Teamsters rank and filers have to kick out Hoffa and...
by DONNY SCHRAFFENBERGER, steward, Teamsters Local 705 | September 14, 2001 | Page 15
WASHINGTON--The race for the president and executive board of the 1.4 million-member International Brotherhood of Teamsters is heading into its final stage. Members will mail in their ballots in October in an election that will pit incumbent James P. Hoffa against the Rank and File Power slate headed by Tom Leedham.
Hoffa--a lawyer and never a working Teamster--will have the backing of the vast majority of Teamsters officials, as recently witnessed at the union's Las Vegas convention.
Many one-time reform leaders--such as those in Local 705 in Chicago and Local 100 in Cincinnati--have opportunistically and cynically jumped on the Hoffa bandwagon. They believe it's in their best interest to back the powers that be rather than raise legitimate concerns over Hoffa's weak dealings with corporations.
Hoffa talks tough. During the last election, he promised to "restore Teamster power" and invoked the days when his father ran the union. But now members see his dismal track record--and the Hoffa name has lost its luster.
Poor contracts at Anheuser-Busch, Northwest Airlines, carhaul and the pathetic leadership at the almost 2-year-old Overnite strike show how weak and ineffective Hoffa really is.
What's more, Hoffa's top allies--including Detroit Teamster Mike Bane and Chicago-based aide Dane Passo--recently have been accused of corruption. No wonder that Hoffa only agreed to debate reformer Leedham after a federal official threatened to hold the debate with Leedham alone. Each side will receive 200,000 videotapes of the debate, and another 100,000 will be mailed to locals.
Leedham, who heads Local 206 in Portland, Ore., has allied himself with some of the best leaders and rank-and-file activists in the Teamsters. Leedham's slate includes Local 556's principal officer, Maria Martinez. She was the leader of a successful strike at Iowa Beef Processing in Washington state--a strike that Hoffa tried to sabotage while Tom Leedham walked the picket line in solidarity.
Leedham stands for rooting out corruption, taking on employers, organizing unorganized truck drivers and increasing union democracy. "I have a track record. I've worked as a Teamster and know what its like to lift boxes for ten hours a day," Leedham told Convoy Dispatch, newspaper of Teamsters for a Democratic Union. "I've organized rank-and-file contract campaigns that won industry-leading contracts. I was on the UPS picket line in '97. Hoffa was on CNN badmouthing the strike. I think that makes the choice pretty clear."
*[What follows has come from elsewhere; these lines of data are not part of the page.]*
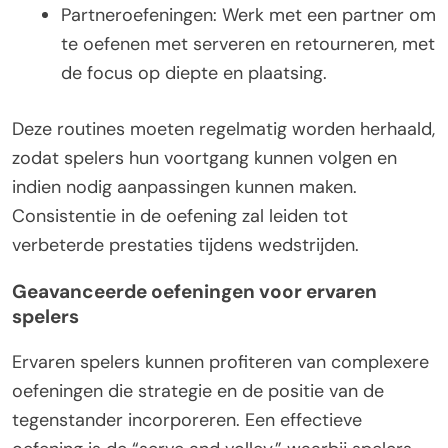
Partneroefeningen: Werk met een partner om
te oefenen met serveren en retourneren, met
de focus op diepte en plaatsing.
Deze routines moeten regelmatig worden herhaald,
zodat spelers hun voortgang kunnen volgen en
indien nodig aanpassingen kunnen maken.
Consistentie in de oefening zal leiden tot
verbeterde prestaties tijdens wedstrijden.
Geavanceerde oefeningen voor ervaren
spelers
Ervaren spelers kunnen profiteren van complexere
oefeningen die strategie en de positie van de
tegenstander incorporeren. Een effectieve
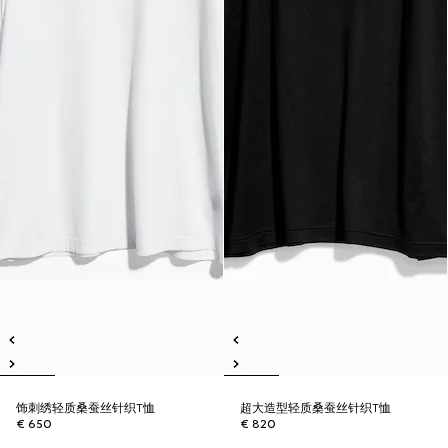
饰刺绣轻质桑蚕丝针织T恤
超大造型轻质桑蚕丝针织T恤
€ 650
€ 820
What's more, Leedham's campaign can be used to build rank-and-file activist networks that can make our union stronger at the grassroots. And if Leedham wins, we will have an easier job getting the support we need for a real fight that takes on UPS, freight employers and all the other corporate sharks.
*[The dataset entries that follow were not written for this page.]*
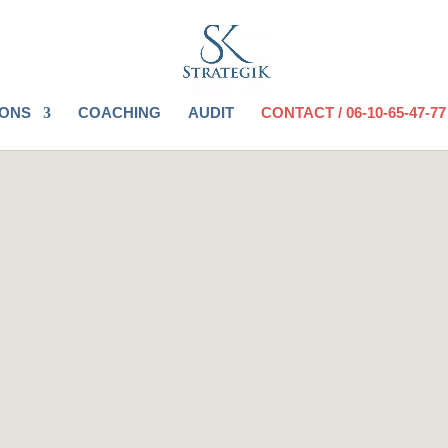
IONS
COACHING
AUDIT
CONTACT / 06-10-65-47-77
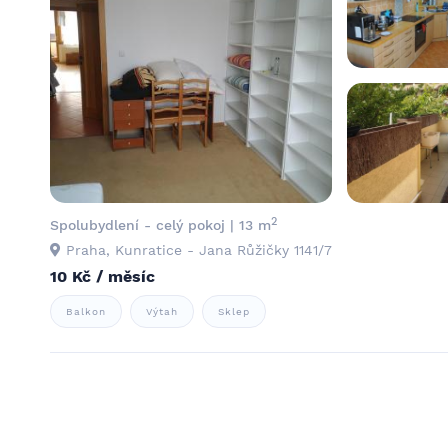
2
Spolubydlení - celý pokoj | 13 m
Praha, Kunratice - Jana Růžičky 1141/7
10 Kč / měsíc
Balkon
Výtah
Sklep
Every Teamster interested in taking the union forward should work to turn out the vote for Leedham.
GEORGE W. Bush, representative of the superrich, thinks that Teamsters President James P. Hoffa is doing a good job. At a Teamsters Labor Day rally in Detroit, Bush said, "You've got a good man running the Teamsters in Jimmy Hoffa."
Bush gushed on, "Let me tell you another thing about Jimmy Hoffa. He's running a good union and in an aboveboard manner. And make no mistake about it, people are beginning to notice, particularly in Washington, D.C." Bush also hailed Hoffa's support of environmentally destructive Arctic drilling.
It's bad enough when a union-bashing president says he loves you, but when your main adversary, UPS, says it too, you know you're doing something wrong. UPS spokesperson Norman Black said, "We certainly are not dreading or fearing negotiations...The Teamsters under its current leadership has shown a willingness to work with us."
Corporate America and Bush know a good deal when they see one.